> _Work request_: Begin at the first line of the data and copy each line through the one containing "left eye: (608, 262)", that line included, with no pictures.

**********

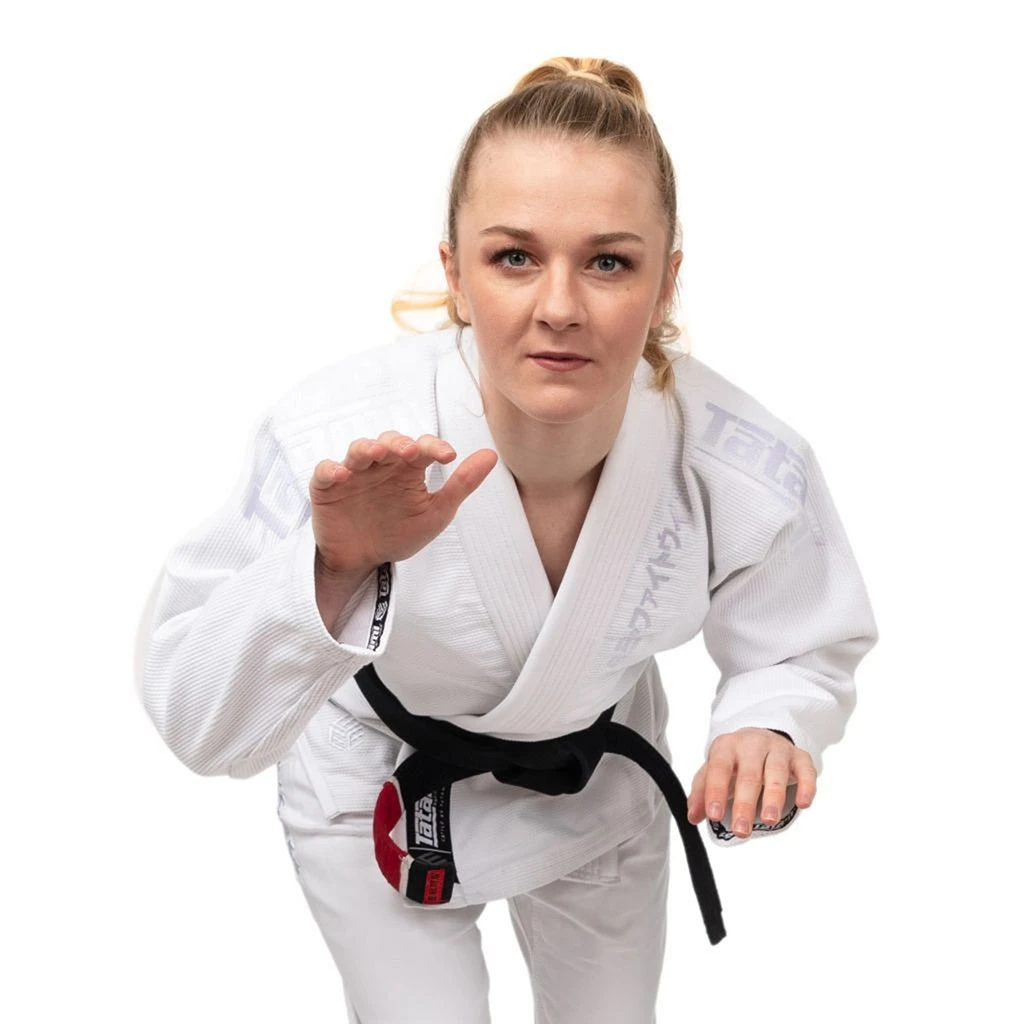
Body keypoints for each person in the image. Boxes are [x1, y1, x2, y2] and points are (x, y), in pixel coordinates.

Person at [135, 55, 879, 1024]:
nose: (559, 306)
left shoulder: (733, 459)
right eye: (514, 257)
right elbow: (196, 717)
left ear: (666, 282)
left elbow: (800, 638)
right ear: (454, 272)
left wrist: (767, 723)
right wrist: (334, 563)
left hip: (596, 782)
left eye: (608, 262)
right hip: (374, 784)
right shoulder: (335, 439)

**********

> _Response to this exercise_:
Body keypoints for each person in the image. Boxes are [x1, y1, x2, y2] and points are (x, y), in pixel coordinates.

Person at [135, 55, 879, 1024]:
nose: (559, 306)
left shoulder: (733, 459)
right eye: (514, 257)
right elbow: (196, 717)
left ear: (666, 282)
left elbow: (800, 638)
right ear: (454, 272)
left wrist: (767, 723)
right wrist: (334, 563)
left hip: (596, 782)
left eye: (608, 262)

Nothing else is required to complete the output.